===== Extracted material
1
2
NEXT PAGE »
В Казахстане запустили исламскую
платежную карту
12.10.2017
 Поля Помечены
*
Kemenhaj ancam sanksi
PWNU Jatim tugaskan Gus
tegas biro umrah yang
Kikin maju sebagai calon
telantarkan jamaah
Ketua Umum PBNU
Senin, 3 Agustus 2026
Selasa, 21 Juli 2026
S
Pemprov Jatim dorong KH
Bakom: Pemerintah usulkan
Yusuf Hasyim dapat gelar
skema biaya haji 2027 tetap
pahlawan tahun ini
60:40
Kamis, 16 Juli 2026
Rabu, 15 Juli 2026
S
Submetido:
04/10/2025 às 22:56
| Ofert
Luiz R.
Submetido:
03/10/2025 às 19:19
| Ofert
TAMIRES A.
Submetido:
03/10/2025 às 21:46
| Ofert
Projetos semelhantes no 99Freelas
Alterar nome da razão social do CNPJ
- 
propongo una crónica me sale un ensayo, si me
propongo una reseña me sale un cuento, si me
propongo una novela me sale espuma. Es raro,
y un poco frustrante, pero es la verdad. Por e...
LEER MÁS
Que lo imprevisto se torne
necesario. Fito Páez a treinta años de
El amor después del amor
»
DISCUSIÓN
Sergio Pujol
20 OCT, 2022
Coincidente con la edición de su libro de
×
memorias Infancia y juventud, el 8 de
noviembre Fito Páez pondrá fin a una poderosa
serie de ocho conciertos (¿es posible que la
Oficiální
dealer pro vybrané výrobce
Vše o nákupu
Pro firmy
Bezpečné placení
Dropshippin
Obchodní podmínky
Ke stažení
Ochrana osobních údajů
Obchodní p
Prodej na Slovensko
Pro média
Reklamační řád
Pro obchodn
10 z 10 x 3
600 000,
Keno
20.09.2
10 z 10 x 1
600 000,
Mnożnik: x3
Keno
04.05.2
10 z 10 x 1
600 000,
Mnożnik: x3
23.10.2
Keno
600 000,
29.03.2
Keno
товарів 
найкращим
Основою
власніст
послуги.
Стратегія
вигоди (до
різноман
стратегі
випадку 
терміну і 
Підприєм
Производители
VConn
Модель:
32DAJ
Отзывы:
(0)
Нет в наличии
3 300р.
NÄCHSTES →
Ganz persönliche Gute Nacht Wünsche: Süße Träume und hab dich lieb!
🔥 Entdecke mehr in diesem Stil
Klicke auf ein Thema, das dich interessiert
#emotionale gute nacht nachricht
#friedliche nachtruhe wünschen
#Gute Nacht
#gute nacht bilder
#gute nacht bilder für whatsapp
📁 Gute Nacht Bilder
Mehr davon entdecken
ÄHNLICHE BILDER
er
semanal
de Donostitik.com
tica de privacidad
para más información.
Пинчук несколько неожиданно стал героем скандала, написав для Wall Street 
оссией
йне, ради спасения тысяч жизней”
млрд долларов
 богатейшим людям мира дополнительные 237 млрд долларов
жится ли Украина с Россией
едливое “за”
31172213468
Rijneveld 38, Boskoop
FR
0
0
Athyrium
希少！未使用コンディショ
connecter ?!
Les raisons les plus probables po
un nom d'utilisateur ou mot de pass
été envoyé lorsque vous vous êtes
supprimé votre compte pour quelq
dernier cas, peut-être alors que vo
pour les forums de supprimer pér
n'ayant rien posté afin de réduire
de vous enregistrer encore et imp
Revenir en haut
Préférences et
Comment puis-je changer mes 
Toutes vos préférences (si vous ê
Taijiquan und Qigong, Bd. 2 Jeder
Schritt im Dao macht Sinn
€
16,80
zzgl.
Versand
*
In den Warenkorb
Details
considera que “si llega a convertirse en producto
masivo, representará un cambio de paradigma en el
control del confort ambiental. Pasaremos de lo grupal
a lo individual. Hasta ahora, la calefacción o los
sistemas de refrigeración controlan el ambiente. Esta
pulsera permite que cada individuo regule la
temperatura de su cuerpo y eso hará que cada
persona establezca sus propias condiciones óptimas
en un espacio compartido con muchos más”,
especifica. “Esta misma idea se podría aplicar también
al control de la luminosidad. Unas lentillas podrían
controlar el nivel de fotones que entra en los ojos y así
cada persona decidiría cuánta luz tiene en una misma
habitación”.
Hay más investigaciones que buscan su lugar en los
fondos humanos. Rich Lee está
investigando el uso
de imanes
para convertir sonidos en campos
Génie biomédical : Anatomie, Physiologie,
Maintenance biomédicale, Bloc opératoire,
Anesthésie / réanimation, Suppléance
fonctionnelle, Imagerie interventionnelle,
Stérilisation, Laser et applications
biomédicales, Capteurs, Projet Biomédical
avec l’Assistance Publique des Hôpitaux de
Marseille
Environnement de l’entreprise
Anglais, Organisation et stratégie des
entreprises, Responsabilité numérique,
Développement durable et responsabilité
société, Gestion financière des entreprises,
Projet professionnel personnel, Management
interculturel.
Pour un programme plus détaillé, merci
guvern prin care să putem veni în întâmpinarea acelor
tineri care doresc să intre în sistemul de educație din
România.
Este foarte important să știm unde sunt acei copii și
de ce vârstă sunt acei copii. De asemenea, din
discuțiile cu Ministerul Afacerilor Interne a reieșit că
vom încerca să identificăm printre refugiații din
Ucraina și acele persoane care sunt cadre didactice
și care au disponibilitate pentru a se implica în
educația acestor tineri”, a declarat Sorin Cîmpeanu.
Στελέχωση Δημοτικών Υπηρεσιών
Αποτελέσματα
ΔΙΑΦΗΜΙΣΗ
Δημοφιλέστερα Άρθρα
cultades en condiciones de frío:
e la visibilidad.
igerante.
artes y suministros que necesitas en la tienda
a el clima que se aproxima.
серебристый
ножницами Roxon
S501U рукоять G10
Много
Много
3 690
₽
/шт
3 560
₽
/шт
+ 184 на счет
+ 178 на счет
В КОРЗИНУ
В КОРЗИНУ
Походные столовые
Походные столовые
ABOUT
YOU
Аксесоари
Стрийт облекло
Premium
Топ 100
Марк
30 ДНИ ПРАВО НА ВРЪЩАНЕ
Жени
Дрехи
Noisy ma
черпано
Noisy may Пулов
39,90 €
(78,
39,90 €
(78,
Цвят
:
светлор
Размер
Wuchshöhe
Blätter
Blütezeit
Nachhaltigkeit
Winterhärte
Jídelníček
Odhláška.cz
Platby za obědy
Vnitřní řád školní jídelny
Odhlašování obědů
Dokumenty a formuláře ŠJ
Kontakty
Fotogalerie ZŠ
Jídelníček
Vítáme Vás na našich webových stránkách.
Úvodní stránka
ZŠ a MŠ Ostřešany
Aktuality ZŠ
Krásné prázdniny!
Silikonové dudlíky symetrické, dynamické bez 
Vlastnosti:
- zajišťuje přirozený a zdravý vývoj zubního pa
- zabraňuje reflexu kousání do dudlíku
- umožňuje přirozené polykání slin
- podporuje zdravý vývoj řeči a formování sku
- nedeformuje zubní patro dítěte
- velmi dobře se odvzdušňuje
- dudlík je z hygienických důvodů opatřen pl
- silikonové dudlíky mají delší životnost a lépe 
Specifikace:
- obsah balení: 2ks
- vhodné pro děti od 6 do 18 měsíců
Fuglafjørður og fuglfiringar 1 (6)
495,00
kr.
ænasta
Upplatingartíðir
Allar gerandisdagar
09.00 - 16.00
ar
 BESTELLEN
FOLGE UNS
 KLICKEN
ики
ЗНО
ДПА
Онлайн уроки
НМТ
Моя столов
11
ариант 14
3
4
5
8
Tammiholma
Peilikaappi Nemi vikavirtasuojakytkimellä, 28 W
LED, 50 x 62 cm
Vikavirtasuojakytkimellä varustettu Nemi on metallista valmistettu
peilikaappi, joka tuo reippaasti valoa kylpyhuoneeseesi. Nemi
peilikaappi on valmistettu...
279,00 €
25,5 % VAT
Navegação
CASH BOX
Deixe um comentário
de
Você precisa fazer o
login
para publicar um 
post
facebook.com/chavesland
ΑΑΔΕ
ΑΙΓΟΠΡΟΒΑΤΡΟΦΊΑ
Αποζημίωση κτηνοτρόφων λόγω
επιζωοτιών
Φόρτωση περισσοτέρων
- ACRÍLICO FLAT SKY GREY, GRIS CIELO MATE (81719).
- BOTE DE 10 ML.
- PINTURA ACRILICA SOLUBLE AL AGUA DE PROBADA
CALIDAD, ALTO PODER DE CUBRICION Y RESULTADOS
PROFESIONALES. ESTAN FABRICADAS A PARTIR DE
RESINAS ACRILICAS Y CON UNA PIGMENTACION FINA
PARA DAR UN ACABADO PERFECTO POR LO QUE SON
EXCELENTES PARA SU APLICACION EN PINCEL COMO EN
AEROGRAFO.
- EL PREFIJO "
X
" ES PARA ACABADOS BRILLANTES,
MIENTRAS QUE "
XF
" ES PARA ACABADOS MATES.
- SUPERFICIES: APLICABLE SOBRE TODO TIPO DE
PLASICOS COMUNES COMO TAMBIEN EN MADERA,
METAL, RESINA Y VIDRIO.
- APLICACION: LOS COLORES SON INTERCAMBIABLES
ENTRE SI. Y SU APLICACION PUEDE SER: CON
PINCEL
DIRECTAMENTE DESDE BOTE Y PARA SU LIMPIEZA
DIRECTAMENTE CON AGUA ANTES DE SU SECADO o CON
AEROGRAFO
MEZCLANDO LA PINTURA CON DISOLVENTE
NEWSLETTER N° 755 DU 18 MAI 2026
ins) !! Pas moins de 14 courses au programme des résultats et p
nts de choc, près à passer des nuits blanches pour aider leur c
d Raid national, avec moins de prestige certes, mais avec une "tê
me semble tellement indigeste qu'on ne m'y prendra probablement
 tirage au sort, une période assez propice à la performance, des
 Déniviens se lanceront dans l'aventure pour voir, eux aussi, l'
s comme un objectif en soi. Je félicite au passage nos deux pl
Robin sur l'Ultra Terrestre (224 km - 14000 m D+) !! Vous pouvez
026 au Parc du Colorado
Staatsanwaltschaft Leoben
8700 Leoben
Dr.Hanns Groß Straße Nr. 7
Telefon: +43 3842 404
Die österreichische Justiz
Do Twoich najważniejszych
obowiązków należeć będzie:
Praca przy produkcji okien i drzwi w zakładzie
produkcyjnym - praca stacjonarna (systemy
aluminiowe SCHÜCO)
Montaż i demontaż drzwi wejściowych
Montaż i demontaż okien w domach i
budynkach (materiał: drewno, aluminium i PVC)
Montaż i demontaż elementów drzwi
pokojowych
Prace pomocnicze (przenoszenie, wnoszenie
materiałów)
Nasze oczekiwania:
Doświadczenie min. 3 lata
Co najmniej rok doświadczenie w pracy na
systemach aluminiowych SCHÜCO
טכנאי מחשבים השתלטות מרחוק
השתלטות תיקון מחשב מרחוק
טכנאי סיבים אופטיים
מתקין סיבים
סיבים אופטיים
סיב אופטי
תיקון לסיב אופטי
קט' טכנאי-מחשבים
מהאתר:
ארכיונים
==========
■ **Work instructions**
Reproduce the records from their first line through the line holding "03/10/2025 às 21:46", inclusive, renaming "Submetido" to "Enviado" wherever it occurs and leaving everything else unchanged.

■ **Output of the task**
1
2
NEXT PAGE »
В Казахстане запустили исламскую
платежную карту
12.10.2017
 Поля Помечены
*
Kemenhaj ancam sanksi
PWNU Jatim tugaskan Gus
tegas biro umrah yang
Kikin maju sebagai calon
telantarkan jamaah
Ketua Umum PBNU
Senin, 3 Agustus 2026
Selasa, 21 Juli 2026
S
Pemprov Jatim dorong KH
Bakom: Pemerintah usulkan
Yusuf Hasyim dapat gelar
skema biaya haji 2027 tetap
pahlawan tahun ini
60:40
Kamis, 16 Juli 2026
Rabu, 15 Juli 2026
S
Enviado:
04/10/2025 às 22:56
| Ofert
Luiz R.
Enviado:
03/10/2025 às 19:19
| Ofert
TAMIRES A.
Enviado:
03/10/2025 às 21:46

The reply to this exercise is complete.